CAIRO: The new constitution paves the way for a promising future in scientific research in Egypt, president of the Academy of Scientific Research and Technology Maged el-Sherbiny told The Cairo Post Sunday.
Sherbiny said that the allocation of 1 percent of the gross domestic product for scientific research, as outlined in the constitution, is a good step under the current economic situation.
“Budget of scientific research was not exploited,” he said, saying that 15 million EGP ($2.2 million) was allocated for scientific research per year; 12 million for salaries and 3 million for research.
In a Saturday interview on Honest Channel on Saturday, Sherbiny commented on the controversy that arouse over the device developed by the engineering department of the Armed Forces that can allegedly cure aids and hepatitis C.
“The aids device is internationally patented but the military cannot announce this to avoid controversy,” he said.
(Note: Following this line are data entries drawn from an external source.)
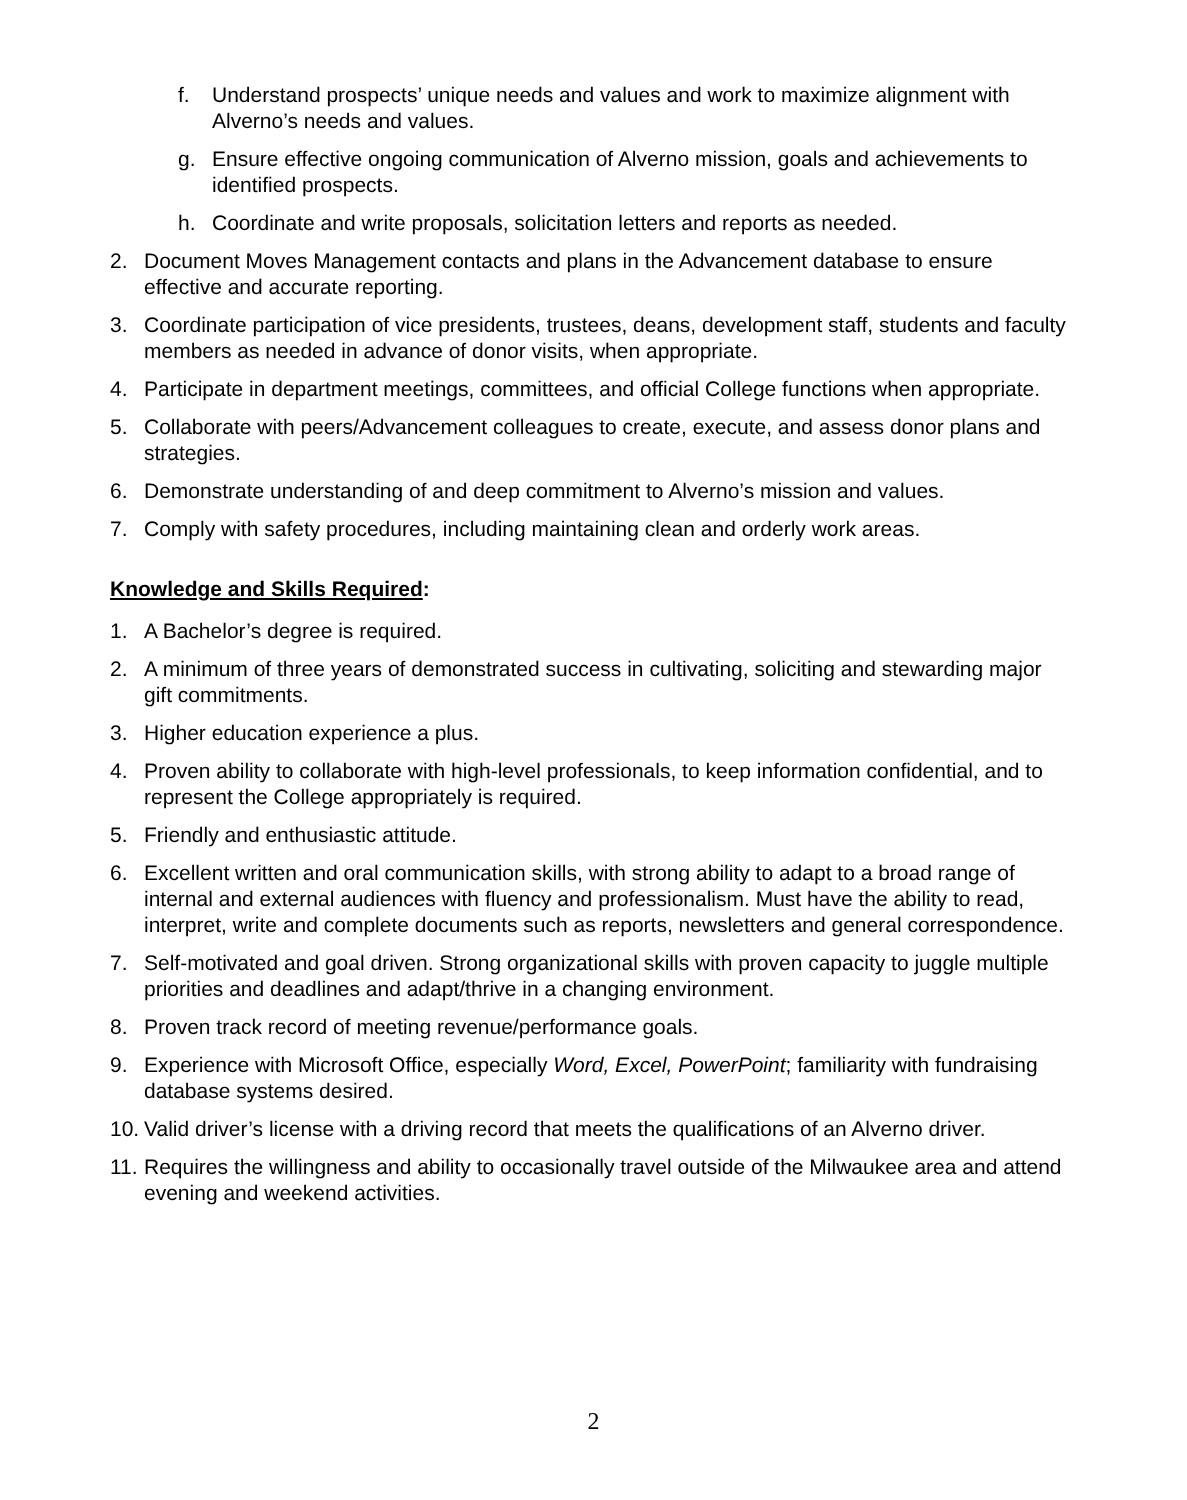f. Understand prospects’ unique needs and values and work to maximize alignment with Alverno’s needs and values.
g. Ensure effective ongoing communication of Alverno mission, goals and achievements to identified prospects.
h. Coordinate and write proposals, solicitation letters and reports as needed.
2. Document Moves Management contacts and plans in the Advancement database to ensure effective and accurate reporting.
3. Coordinate participation of vice presidents, trustees, deans, development staff, students and faculty members as needed in advance of donor visits, when appropriate.
4. Participate in department meetings, committees, and official College functions when appropriate.
5. Collaborate with peers/Advancement colleagues to create, execute, and assess donor plans and strategies.
6. Demonstrate understanding of and deep commitment to Alverno’s mission and values.
7. Comply with safety procedures, including maintaining clean and orderly work areas.
Knowledge and Skills Required:
1. A Bachelor’s degree is required.
2. A minimum of three years of demonstrated success in cultivating, soliciting and stewarding major gift commitments.
3. Higher education experience a plus.
4. Proven ability to collaborate with high-level professionals, to keep information confidential, and to represent the College appropriately is required.
5. Friendly and enthusiastic attitude.
6. Excellent written and oral communication skills, with strong ability to adapt to a broad range of internal and external audiences with fluency and professionalism. Must have the ability to read, interpret, write and complete documents such as reports, newsletters and general correspondence.
7. Self-motivated and goal driven. Strong organizational skills with proven capacity to juggle multiple priorities and deadlines and adapt/thrive in a changing environment.
8. Proven track record of meeting revenue/performance goals.
9. Experience with Microsoft Office, especially Word, Excel, PowerPoint; familiarity with fundraising database systems desired.
10. Valid driver’s license with a driving record that meets the qualifications of an Alverno driver.
11. Requires the willingness and ability to occasionally travel outside of the Milwaukee area and attend evening and weekend activities.
2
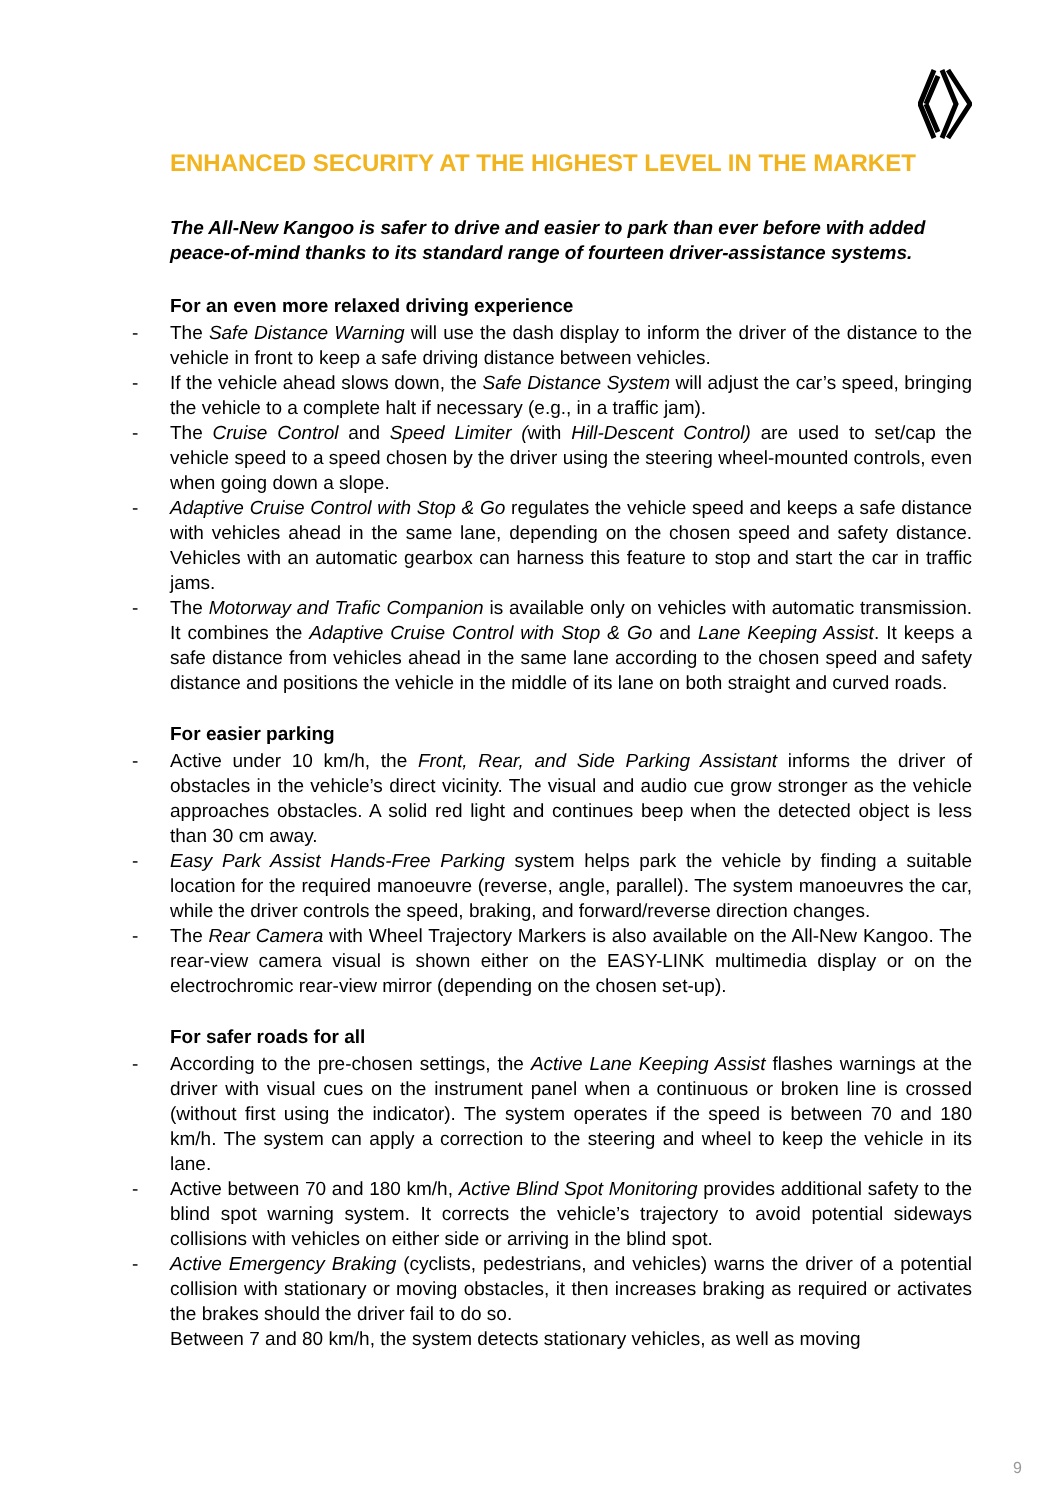ENHANCED SECURITY AT THE HIGHEST LEVEL IN THE MARKET
The All-New Kangoo is safer to drive and easier to park than ever before with added peace-of-mind thanks to its standard range of fourteen driver-assistance systems.
For an even more relaxed driving experience
- The Safe Distance Warning will use the dash display to inform the driver of the distance to the vehicle in front to keep a safe driving distance between vehicles.
- If the vehicle ahead slows down, the Safe Distance System will adjust the car’s speed, bringing the vehicle to a complete halt if necessary (e.g., in a traffic jam).
- The Cruise Control and Speed Limiter (with Hill-Descent Control) are used to set/cap the vehicle speed to a speed chosen by the driver using the steering wheel-mounted controls, even when going down a slope.
- Adaptive Cruise Control with Stop & Go regulates the vehicle speed and keeps a safe distance with vehicles ahead in the same lane, depending on the chosen speed and safety distance. Vehicles with an automatic gearbox can harness this feature to stop and start the car in traffic jams.
- The Motorway and Trafic Companion is available only on vehicles with automatic transmission. It combines the Adaptive Cruise Control with Stop & Go and Lane Keeping Assist. It keeps a safe distance from vehicles ahead in the same lane according to the chosen speed and safety distance and positions the vehicle in the middle of its lane on both straight and curved roads.
For easier parking
- Active under 10 km/h, the Front, Rear, and Side Parking Assistant informs the driver of obstacles in the vehicle’s direct vicinity. The visual and audio cue grow stronger as the vehicle approaches obstacles. A solid red light and continues beep when the detected object is less than 30 cm away.
- Easy Park Assist Hands-Free Parking system helps park the vehicle by finding a suitable location for the required manoeuvre (reverse, angle, parallel). The system manoeuvres the car, while the driver controls the speed, braking, and forward/reverse direction changes.
- The Rear Camera with Wheel Trajectory Markers is also available on the All-New Kangoo. The rear-view camera visual is shown either on the EASY-LINK multimedia display or on the electrochromic rear-view mirror (depending on the chosen set-up).
For safer roads for all
- According to the pre-chosen settings, the Active Lane Keeping Assist flashes warnings at the driver with visual cues on the instrument panel when a continuous or broken line is crossed (without first using the indicator). The system operates if the speed is between 70 and 180 km/h. The system can apply a correction to the steering and wheel to keep the vehicle in its lane.
- Active between 70 and 180 km/h, Active Blind Spot Monitoring provides additional safety to the blind spot warning system. It corrects the vehicle’s trajectory to avoid potential sideways collisions with vehicles on either side or arriving in the blind spot.
- Active Emergency Braking (cyclists, pedestrians, and vehicles) warns the driver of a potential collision with stationary or moving obstacles, it then increases braking as required or activates the brakes should the driver fail to do so.
Between 7 and 80 km/h, the system detects stationary vehicles, as well as moving
9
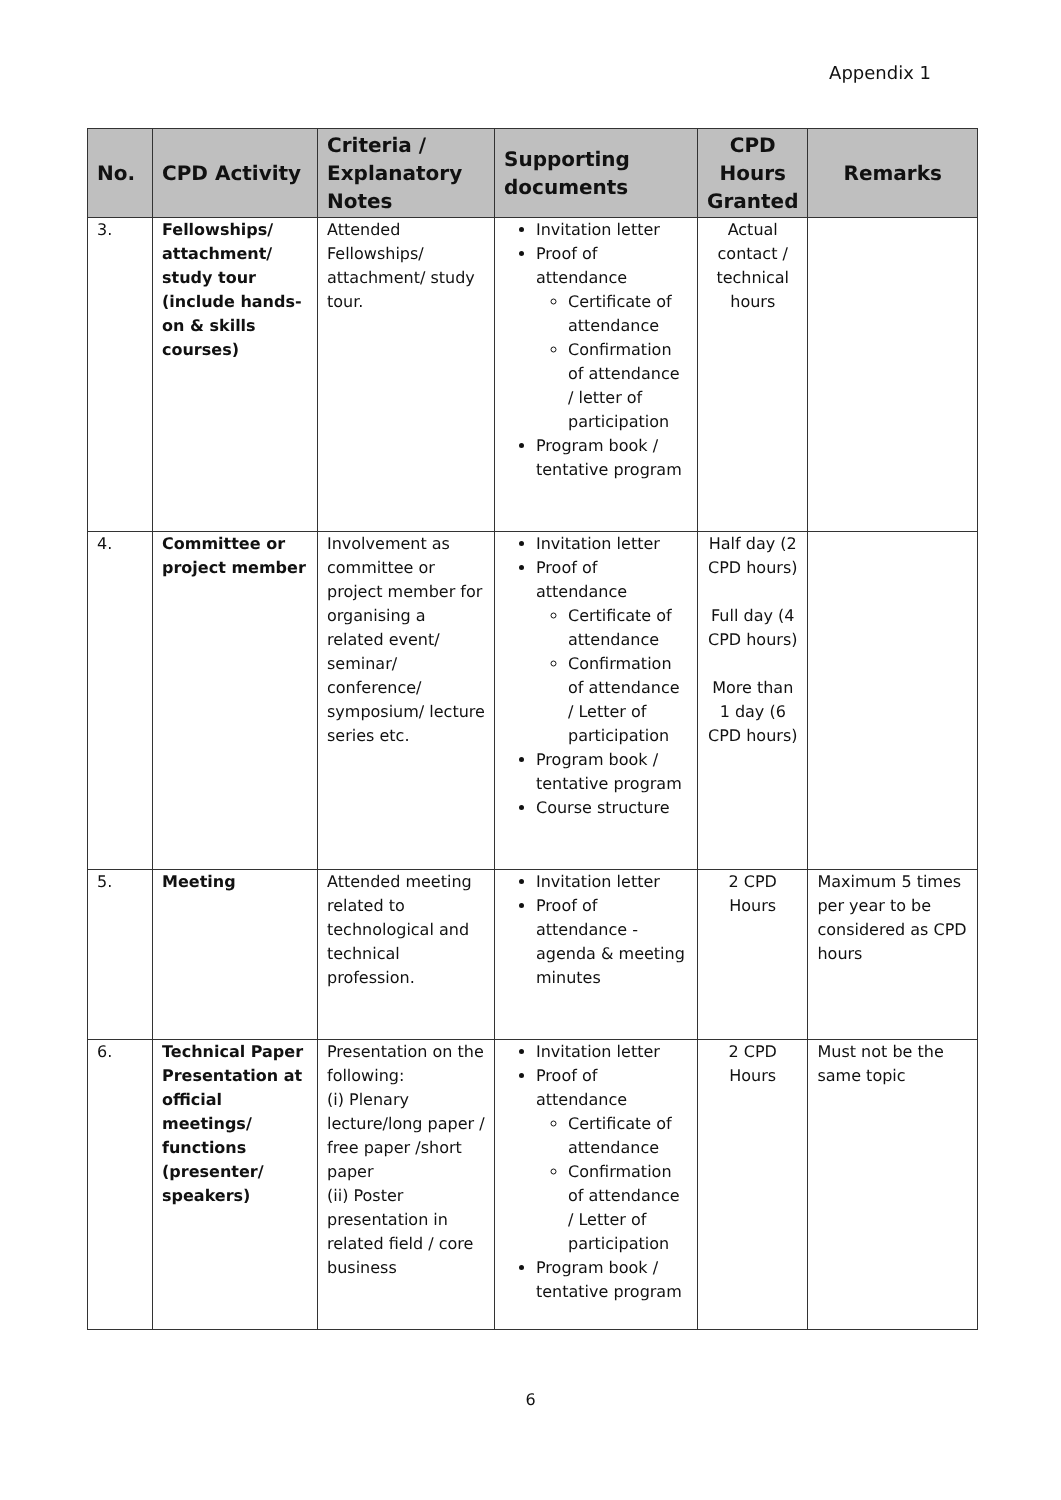Appendix 1
| No. | CPD Activity | Criteria / Explanatory Notes | Supporting documents | CPD Hours Granted | Remarks |
| --- | --- | --- | --- | --- | --- |
| 3. | Fellowships/ attachment/ study tour (include hands-on & skills courses) | Attended Fellowships/ attachment/ study tour. | Invitation letter Proof of attendance Certificate of attendance Confirmation of attendance / letter of participation Program book / tentative program | Actual contact / technical hours | |
| 4. | Committee or project member | Involvement as committee or project member for organising a related event/ seminar/ conference/ symposium/ lecture series etc. | Invitation letter Proof of attendance Certificate of attendance Confirmation of attendance / Letter of participation Program book / tentative program Course structure | Half day (2 CPD hours) Full day (4 CPD hours) More than 1 day (6 CPD hours) | |
| 5. | Meeting | Attended meeting related to technological and technical profession. | Invitation letter Proof of attendance - agenda & meeting minutes | 2 CPD Hours | Maximum 5 times per year to be considered as CPD hours |
| 6. | Technical Paper Presentation at official meetings/ functions (presenter/ speakers) | Presentation on the following: (i) Plenary lecture/long paper / free paper /short paper (ii) Poster presentation in related field / core business | Invitation letter Proof of attendance Certificate of attendance Confirmation of attendance / Letter of participation Program book / tentative program | 2 CPD Hours | Must not be the same topic |
6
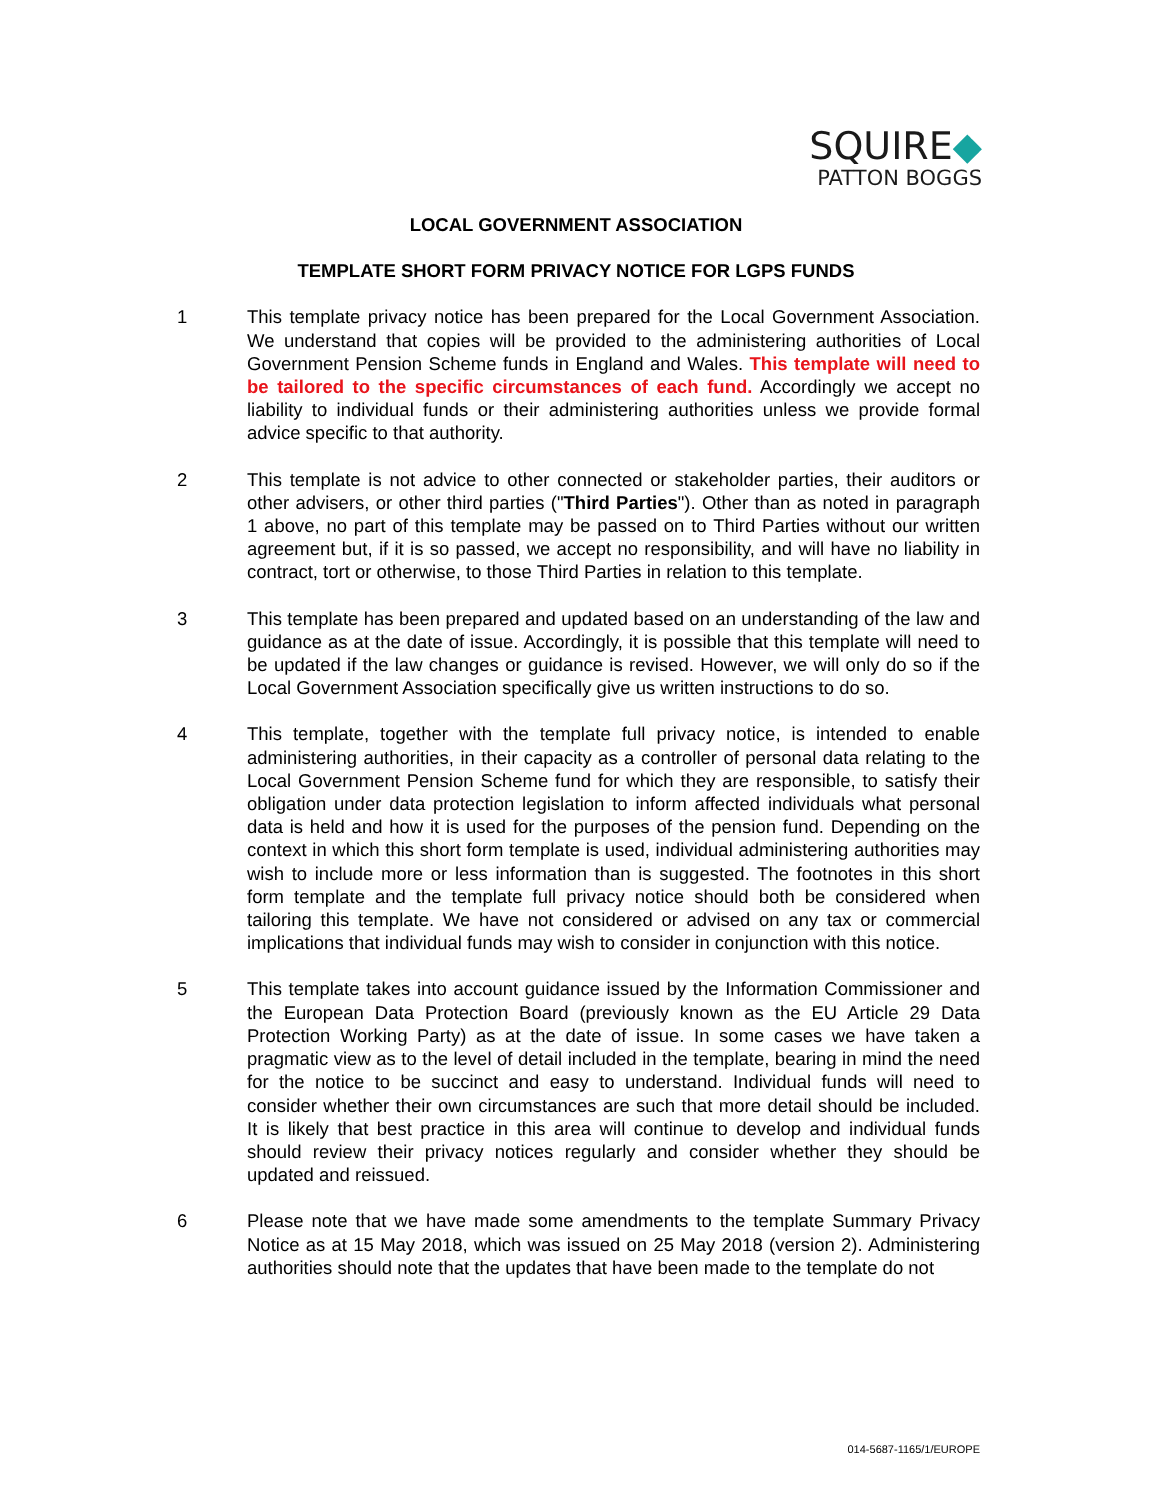SQUIRE◆
PATTON BOGGS
LOCAL GOVERNMENT ASSOCIATION
TEMPLATE SHORT FORM PRIVACY NOTICE FOR LGPS FUNDS
1 This template privacy notice has been prepared for the Local Government Association. We understand that copies will be provided to the administering authorities of Local Government Pension Scheme funds in England and Wales. This template will need to be tailored to the specific circumstances of each fund. Accordingly we accept no liability to individual funds or their administering authorities unless we provide formal advice specific to that authority.
2 This template is not advice to other connected or stakeholder parties, their auditors or other advisers, or other third parties ("Third Parties"). Other than as noted in paragraph 1 above, no part of this template may be passed on to Third Parties without our written agreement but, if it is so passed, we accept no responsibility, and will have no liability in contract, tort or otherwise, to those Third Parties in relation to this template.
3 This template has been prepared and updated based on an understanding of the law and guidance as at the date of issue. Accordingly, it is possible that this template will need to be updated if the law changes or guidance is revised. However, we will only do so if the Local Government Association specifically give us written instructions to do so.
4 This template, together with the template full privacy notice, is intended to enable administering authorities, in their capacity as a controller of personal data relating to the Local Government Pension Scheme fund for which they are responsible, to satisfy their obligation under data protection legislation to inform affected individuals what personal data is held and how it is used for the purposes of the pension fund. Depending on the context in which this short form template is used, individual administering authorities may wish to include more or less information than is suggested. The footnotes in this short form template and the template full privacy notice should both be considered when tailoring this template. We have not considered or advised on any tax or commercial implications that individual funds may wish to consider in conjunction with this notice.
5 This template takes into account guidance issued by the Information Commissioner and the European Data Protection Board (previously known as the EU Article 29 Data Protection Working Party) as at the date of issue. In some cases we have taken a pragmatic view as to the level of detail included in the template, bearing in mind the need for the notice to be succinct and easy to understand. Individual funds will need to consider whether their own circumstances are such that more detail should be included. It is likely that best practice in this area will continue to develop and individual funds should review their privacy notices regularly and consider whether they should be updated and reissued.
6 Please note that we have made some amendments to the template Summary Privacy Notice as at 15 May 2018, which was issued on 25 May 2018 (version 2). Administering authorities should note that the updates that have been made to the template do not
014-5687-1165/1/EUROPE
Head of the patent office at the Scientific Research Academy, Adel al-Said, told The Cairo Post Sunday that the government has provided communication channels inside universities and research centers in order to better communicate with students.
Said announced the establishment of the National Intellectual Property Institute within one year in cooperation with Helwan University. He added that the academy will offer Master’s and Doctoral degrees.
The patent office receives around 2000 patent applications per year, of which 90 percent presented by foreigners and only 10 percent by Egyptians, according to Said. He pointed out that the office is tasked with keeping patents for 20 years, and then it will become public property.